The only reason why you wouldn't type this code
printf("Di Caprio is %d years old\n", '0');
is not because it wouldn't work. It is exactly the same as if you had typed
printf("Di Caprio is %d years old\n", 48);

The reason why you don't do that, is because it is an awful style. A human reader of your code would have hard time to understand it. Normally you don't use '0' to say 48, unless you mean "48 as the ascii code of 0"
(Plus, theoretically, you are not supposed to know that 48 is the ascii code of 0. The whole point of using that notation is to let that decision to the compiler).

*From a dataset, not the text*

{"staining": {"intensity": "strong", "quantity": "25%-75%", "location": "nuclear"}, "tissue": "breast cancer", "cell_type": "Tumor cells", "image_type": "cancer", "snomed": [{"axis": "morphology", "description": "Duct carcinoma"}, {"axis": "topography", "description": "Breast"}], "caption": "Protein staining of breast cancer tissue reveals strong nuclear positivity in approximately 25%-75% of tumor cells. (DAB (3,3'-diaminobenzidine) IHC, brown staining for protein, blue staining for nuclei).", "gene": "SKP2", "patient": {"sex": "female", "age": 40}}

So, back to your example, when you said
putchar(1+'0');
it is exactly the same code as if you had
putchar(1+0x30);
or
putchar(1+060);
or
putchar(1+48);
so, in the end
putchar(49);
and, since 49 is the ascii code of 1
putchar('1');

Answer 4

'0' is a literal character constant for the digit character 0. In ASCII/ANSI character sets it has a numeric value 0x30 (or 48 decimal). If you add 1 to it you get a value 0x31 - the character code for '2', and putchar() interprets the parameter as a single character code and presents the appropriate character to stdout.

If you wanted to output "10" you would need:

putchar('1') ;
putchar('0') ;

Answer 5

In C a character in single quotes is a char. But a char in C is also just a number that encodes some ASCII character.

The character '0' corresponds corresponds to number 48. So 48 is it's ASCII code.

So when you add an int 1 with a char '0', the char '0' is converted to an int. So basically 1 + 48, which is 49.

Then you try to call putchar(49) which converts the 49 to it's ASCII character which is '1'.